Exercise goal: Copy the rows below word for word, from the line containing "Segment every instance" through the end of the rows, but leave out the pictures.

## BEGIN Provided entries

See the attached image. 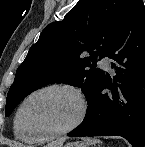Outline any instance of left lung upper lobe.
<instances>
[{
    "label": "left lung upper lobe",
    "instance_id": "obj_1",
    "mask_svg": "<svg viewBox=\"0 0 145 147\" xmlns=\"http://www.w3.org/2000/svg\"><path fill=\"white\" fill-rule=\"evenodd\" d=\"M130 2L79 0L62 21L49 24L17 69L5 116L31 92L52 83L80 87L89 104L105 74L96 62L108 55Z\"/></svg>",
    "mask_w": 145,
    "mask_h": 147
}]
</instances>
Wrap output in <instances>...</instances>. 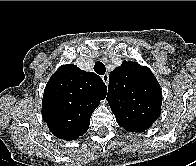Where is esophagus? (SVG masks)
Returning <instances> with one entry per match:
<instances>
[{
    "label": "esophagus",
    "mask_w": 196,
    "mask_h": 166,
    "mask_svg": "<svg viewBox=\"0 0 196 166\" xmlns=\"http://www.w3.org/2000/svg\"><path fill=\"white\" fill-rule=\"evenodd\" d=\"M102 80L104 81V83H105L106 85H108V83H109V75H108V74H104V75L102 76Z\"/></svg>",
    "instance_id": "obj_1"
}]
</instances>
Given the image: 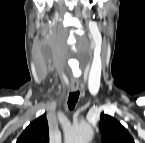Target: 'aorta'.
<instances>
[{"label": "aorta", "instance_id": "762f6f07", "mask_svg": "<svg viewBox=\"0 0 145 143\" xmlns=\"http://www.w3.org/2000/svg\"><path fill=\"white\" fill-rule=\"evenodd\" d=\"M93 136V128L88 124L72 127L66 134V143H89Z\"/></svg>", "mask_w": 145, "mask_h": 143}]
</instances>
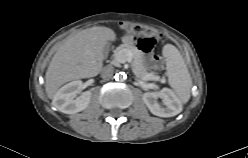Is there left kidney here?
<instances>
[{"mask_svg":"<svg viewBox=\"0 0 248 158\" xmlns=\"http://www.w3.org/2000/svg\"><path fill=\"white\" fill-rule=\"evenodd\" d=\"M163 102L161 106L157 99ZM143 101L152 114L159 117H171L181 112V105L174 93L167 88L160 91L146 92L143 94Z\"/></svg>","mask_w":248,"mask_h":158,"instance_id":"1","label":"left kidney"}]
</instances>
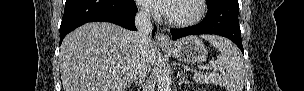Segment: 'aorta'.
Here are the masks:
<instances>
[{
	"instance_id": "aorta-1",
	"label": "aorta",
	"mask_w": 304,
	"mask_h": 91,
	"mask_svg": "<svg viewBox=\"0 0 304 91\" xmlns=\"http://www.w3.org/2000/svg\"><path fill=\"white\" fill-rule=\"evenodd\" d=\"M157 85L158 91H171L172 79L165 68L159 71Z\"/></svg>"
}]
</instances>
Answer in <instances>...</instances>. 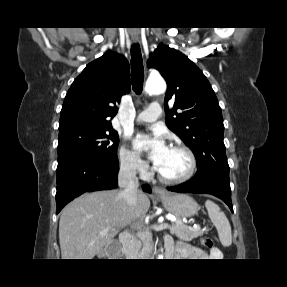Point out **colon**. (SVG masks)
Masks as SVG:
<instances>
[{"mask_svg": "<svg viewBox=\"0 0 287 287\" xmlns=\"http://www.w3.org/2000/svg\"><path fill=\"white\" fill-rule=\"evenodd\" d=\"M201 244L206 247V248H212L213 247V240L212 238L208 237V236H204L201 238ZM112 251V254H116L119 250L118 245L113 244L109 247Z\"/></svg>", "mask_w": 287, "mask_h": 287, "instance_id": "1", "label": "colon"}]
</instances>
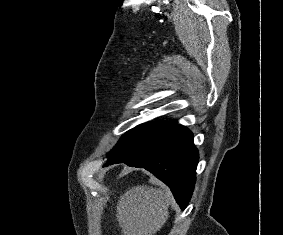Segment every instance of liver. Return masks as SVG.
I'll list each match as a JSON object with an SVG mask.
<instances>
[{
    "instance_id": "1",
    "label": "liver",
    "mask_w": 283,
    "mask_h": 235,
    "mask_svg": "<svg viewBox=\"0 0 283 235\" xmlns=\"http://www.w3.org/2000/svg\"><path fill=\"white\" fill-rule=\"evenodd\" d=\"M172 202V193L166 186H136L126 191L116 206L123 235H155L166 223Z\"/></svg>"
}]
</instances>
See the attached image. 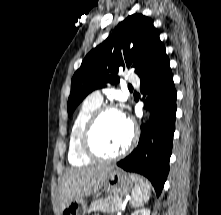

## END Provided entries

Final answer:
Segment every instance of liver. Return masks as SVG.
I'll list each match as a JSON object with an SVG mask.
<instances>
[{
    "instance_id": "1",
    "label": "liver",
    "mask_w": 283,
    "mask_h": 235,
    "mask_svg": "<svg viewBox=\"0 0 283 235\" xmlns=\"http://www.w3.org/2000/svg\"><path fill=\"white\" fill-rule=\"evenodd\" d=\"M172 202V193L166 186H136L126 191L116 206L123 235H155L166 223Z\"/></svg>"
}]
</instances>
See the attached image. 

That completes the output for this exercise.